Stephen Pinfield is project leader of the BUILDER hybrid library project at the University of Birmingham.
CATALOGUES OF TRUST
They can never catalogue the Web.
No. But good stuff eventually gets catalogued and some sites are keen to catalogue their own material to make it more accessible.
Too many catalogues could be as bad as too few.
The idea is that they should work the same way. Catalogue information - metadata - will be expressed in RDF, a language that Web browsers and other software will understand.

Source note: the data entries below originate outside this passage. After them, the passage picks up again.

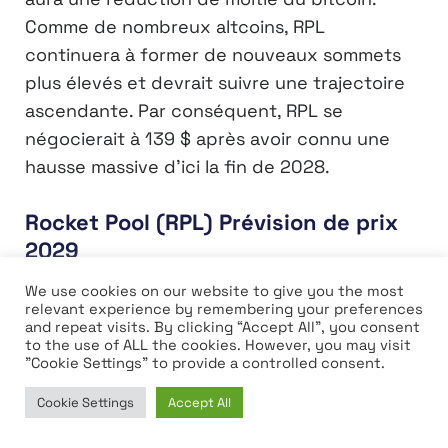
Comme de nombreux altcoins, RPL
continuera à former de nouveaux sommets
plus élevés et devrait suivre une trajectoire
ascendante. Par conséquent, RPL se
négocierait à 139 $ après avoir connu une
hausse massive d’ici la fin de 2028.
Rocket Pool (RPL) Prévision de prix
2029
2029 devrait être un nouveau cycle haussier
We use cookies on our website to give you the most
relevant experience by remembering your preferences
en raison des conséquences de la réduction
and repeat visits. By clicking “Accept All”, you consent
to the use of ALL the cookies. However, you may visit
de moitié du BTC. Cependant, les traders
"Cookie Settings" to provide a controlled consent.
spéculent que le marché de la cryptographie
deviendra progressivement stable d’ici cette
Cookie Settings
Accept All
Home
News
Market
Learn
année. En tandem avec le sentiment stable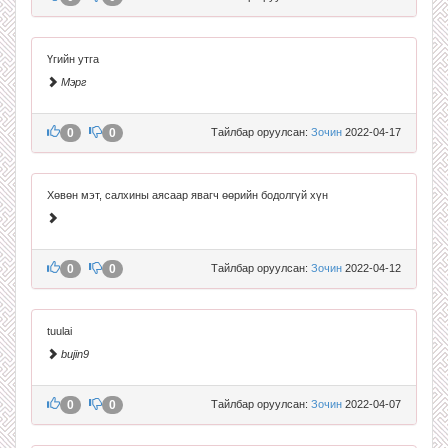
Үгийн утга
Мэрг
0
0
Тайлбар оруулсан:
Зочин
2022-04-17
Хөвөн мэт, салхины аясаар явагч өөрийн бодолгүй хүн
0
0
Тайлбар оруулсан:
Зочин
2022-04-12
tuulai
bujin9
0
0
Тайлбар оруулсан:
Зочин
2022-04-07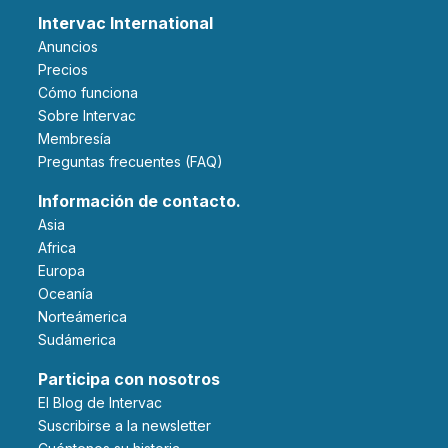
Intervac International
Anuncios
Precios
Cómo funciona
Sobre Intervac
Membresía
Preguntas frecuentes (FAQ)
Información de contacto.
Asia
Africa
Europa
Oceanía
Norteámerica
Sudámerica
Participa con nosotros
El Blog de Intervac
Suscribirse a la newsletter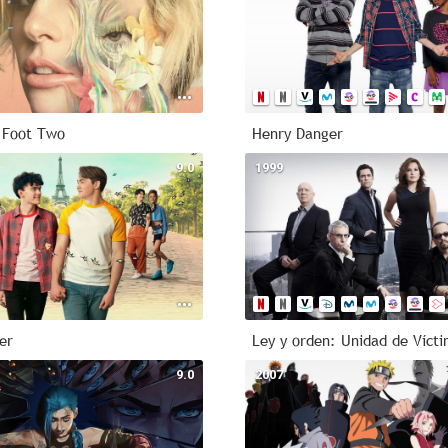
 Foot Two
Henry Danger
9.0
1999
er
9.0
2007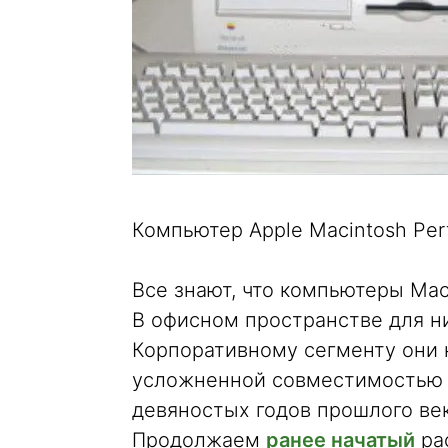
Компьютер Apple Macintosh Perf
Все знают, что компьютеры Mac
В офисном пространстве для ни
Корпоративному сегменту они 
усложненной совместимостью 
девяностых годов прошлого век
Продолжаем
ранее начатый
ра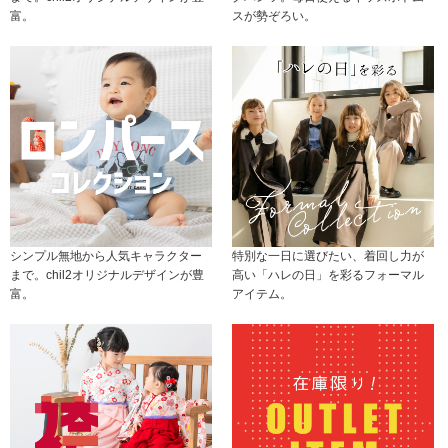
富。
スが勢ぞろい。
シンプル無地から人気キャラクター
特別な一日に選びたい、着回し力が
まで。chil2オリジナルデザインが豊
高い「ハレの日」を彩るフォーマル
富。
アイテム。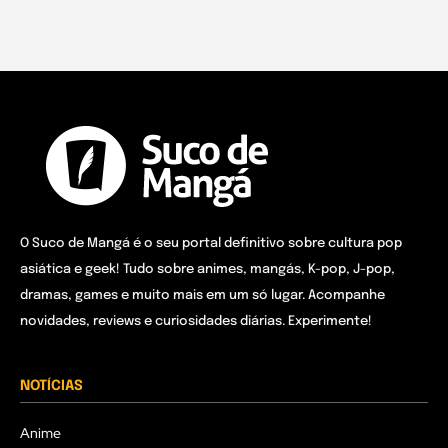
O Suco de Mangá é o seu portal definitivo sobre cultura pop
asiática e geek! Tudo sobre animes, mangás, K-pop, J-pop,
dramas, games e muito mais em um só lugar. Acompanhe
novidades, reviews e curiosidades diárias. Experimente!
NOTÍCIAS
Anime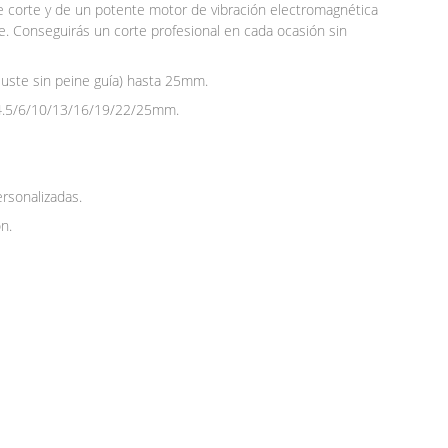
de corte y de un potente motor de vibración electromagnética
e. Conseguirás un corte profesional en cada ocasión sin
ajuste sin peine guía) hasta 25mm.
4.5/6/10/13/16/19/22/25mm.
personalizadas.
n.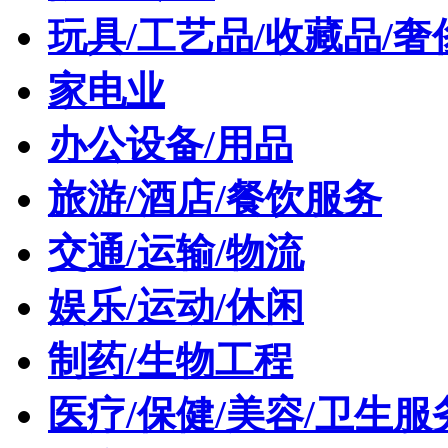
玩具/工艺品/收藏品/奢
家电业
办公设备/用品
旅游/酒店/餐饮服务
交通/运输/物流
娱乐/运动/休闲
制药/生物工程
医疗/保健/美容/卫生服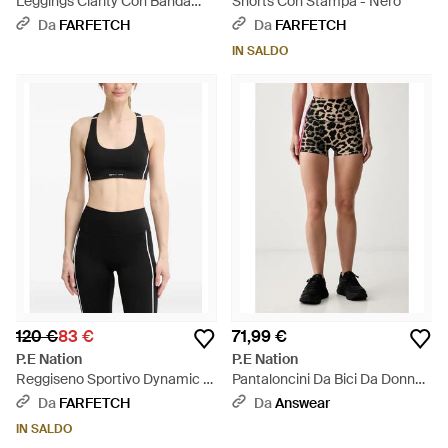
Leggings Clarity Con Banda
Shorts Con Stampa - Nero
Laterale - Nero
Da
FARFETCH
Da
FARFETCH
IN SALDO
120 €
83 €
71,99 €
P.E Nation
P.E Nation
Reggiseno Sportivo Dynamic -
Pantaloncini Da Bici Da Donna
Nero
Highgate - Nero
Da
FARFETCH
Da
Answear
IN SALDO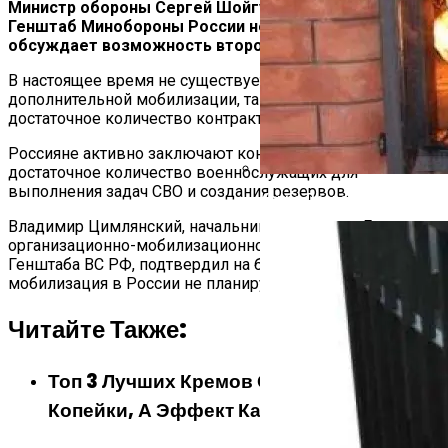
Министр обороны Сергей Шойгу объявил, что
Генштаб Минобороны России не планирует и не
обсуждает возможность второй мобилизации.
В настоящее время не существует необходимости в
дополнительной мобилизации, так как имеется
достаточное количество контрактников.
Россияне активно заключают контракты, обеспечивая
достаточное количество военнослужащих для
выполнения задач СВО и создания резервов.
Какие Дрова Лучше Для Ба
Владимир Цимлянский, начальник управления Главного
организационно-мобилизационного управления
Генштаба ВС РФ, подтвердил на брифинге, что вторая
мобилизация в России не планируется.
Читайте Также:
Топ 3 Лучших Кремов От Морщин: Стоят
Копейки, А Эффект Как От Ботокса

So I get to a Web site and the metadata tells me it has all kinds of wonderful things. Why should I believe it?
You might believe it if you knew the site was catalogued by skilled, independent information professionals. Digital signatures will show that metadata comes from a trusted source.
Digital signatures. How do those work?
A digital signature is encrypted data which proves the authorship of a message. Digital signatures are created with a secret key known only to the author, but anyone can read them using a public key. Hard to fake, easy to check.
But that will not work. I could copy a signature and stick it on the end of a bogus message.
They have thought of that. The signature is specific to the message and becomes invalid if the message is altered in any way.
So digitally-signed metadata is something to look forward to.
It is here already. PICS (Platform for Internet Content Selection) is a labelling system for Web pages, originally designed to protect children from unsuitable material. A PICS label can carry a signature proving that the labelling was carried out by a trusted third party. The specification, including signatures, was finalised in May. The same principles will be extended to more complex metadata formats such as Dublin Core, designed for finding information rather than filtering it.
An Irish standard?
International. But a lot of the work was done in Dublin, Ohio in the United States.
What about the search engines? Will treasures they retrieve always be mingled with dross?
It depends on the quality of the metadata and how the search engines handle it. Trustworthy metadata should help to sharpen up the automatic indexing done by the search engines. Lies and hype posing as metadata could fill your hit-lists with irrelevant rubbish. But search engine operators will be able to protect themselves against misinformation or "stuffing" by telling their automatic harvester programs to ignore metadata that does not carry a trusted signature.
Where can I find out about this?
The World Wide Web Consortium, www.w3.org, is the international body for standards and technologies on the Web.